El otro, Maximiliano Aguilar, esta inválido. Tiene una hija “jinetera” y sueña con tener una silla de ruedas. Un español, amante de la hija, un día le dice: “Créame don Maximiliano, aquí todo está a la venta; desde la famosa guayabera de Joseíto Fernández hasta la batuta de Benny Moré”.
En su tercera novela “La Virgen del Malecón” (Ediciones Baquianas 2013) una campesina del oriente del país, en medio de un naranjal, bajo un aguacero, recibe un mensaje de la Virgen de la Caridad del Cobre. “¡Ay Conrado la Virgen me habló!”, la mujer gimotea. “¿Qué te dijo?, el marido inquiere. “Que debemos regresar a la fe o nos espera un castigo terrible”.

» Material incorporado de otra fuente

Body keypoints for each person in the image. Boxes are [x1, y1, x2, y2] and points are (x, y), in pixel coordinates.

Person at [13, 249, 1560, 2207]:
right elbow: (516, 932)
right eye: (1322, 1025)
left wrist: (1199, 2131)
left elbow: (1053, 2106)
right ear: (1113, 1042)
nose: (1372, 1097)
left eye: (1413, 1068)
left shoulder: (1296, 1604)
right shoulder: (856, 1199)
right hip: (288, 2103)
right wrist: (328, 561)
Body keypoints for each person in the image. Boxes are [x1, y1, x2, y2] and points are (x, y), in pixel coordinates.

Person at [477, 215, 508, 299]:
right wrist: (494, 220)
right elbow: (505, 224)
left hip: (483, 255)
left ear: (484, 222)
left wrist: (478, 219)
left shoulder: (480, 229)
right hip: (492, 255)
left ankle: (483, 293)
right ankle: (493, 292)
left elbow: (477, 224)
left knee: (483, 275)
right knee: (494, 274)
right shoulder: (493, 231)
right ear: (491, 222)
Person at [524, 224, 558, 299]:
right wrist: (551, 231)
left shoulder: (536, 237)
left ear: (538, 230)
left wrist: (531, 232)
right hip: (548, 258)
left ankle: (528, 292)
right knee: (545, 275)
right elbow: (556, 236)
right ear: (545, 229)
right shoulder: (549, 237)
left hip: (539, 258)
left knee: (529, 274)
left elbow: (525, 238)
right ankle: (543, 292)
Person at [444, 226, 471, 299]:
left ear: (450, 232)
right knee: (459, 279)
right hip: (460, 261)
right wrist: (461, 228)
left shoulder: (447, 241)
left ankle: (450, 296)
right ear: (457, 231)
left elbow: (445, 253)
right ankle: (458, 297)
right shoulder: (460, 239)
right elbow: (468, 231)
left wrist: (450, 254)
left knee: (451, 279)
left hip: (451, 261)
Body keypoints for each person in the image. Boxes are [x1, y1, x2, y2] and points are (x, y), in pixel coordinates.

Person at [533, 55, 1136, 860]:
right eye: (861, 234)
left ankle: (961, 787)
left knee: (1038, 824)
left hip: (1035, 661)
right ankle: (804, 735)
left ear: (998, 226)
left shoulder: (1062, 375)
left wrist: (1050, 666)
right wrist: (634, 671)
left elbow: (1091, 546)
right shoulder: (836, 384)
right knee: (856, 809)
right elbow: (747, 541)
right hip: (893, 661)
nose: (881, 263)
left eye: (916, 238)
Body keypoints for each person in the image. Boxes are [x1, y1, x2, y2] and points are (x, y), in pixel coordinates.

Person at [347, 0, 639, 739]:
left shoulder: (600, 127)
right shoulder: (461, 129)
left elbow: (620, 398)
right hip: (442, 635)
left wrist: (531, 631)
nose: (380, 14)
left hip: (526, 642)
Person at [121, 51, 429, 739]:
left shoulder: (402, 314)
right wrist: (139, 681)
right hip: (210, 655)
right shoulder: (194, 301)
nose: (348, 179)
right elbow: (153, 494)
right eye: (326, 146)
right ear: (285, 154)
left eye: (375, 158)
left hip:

Y el castigo al que el autor, de manera indirecta, ya se había referido en “El año del ras de mar”, aquí se hace presente en un maremoto que arrasa buena parte de La Habana, convulsionada por atentados fallidos, hermanos que, presuntamente, se traicionan y arrepentimientos tardíos. Las aguas limpian, el oleaje se aquieta y la imagen de la Virgen de la Caridad del Cobre, a nivel del mar, de frente al malecón, asoma, en todo su esplendor para finiquitar, con justicia divina, las injusticias humanas que, en su momento, barruntó el fallecido tío Oscar, a inicio del régimen castrista, cuando profetizó: “Esta sangre nos va a alcanzar a todos”, y halló, más tarde, resonancia en la santera que, oteando el futuro, exclamó: “Todo lo que veo es sangre”.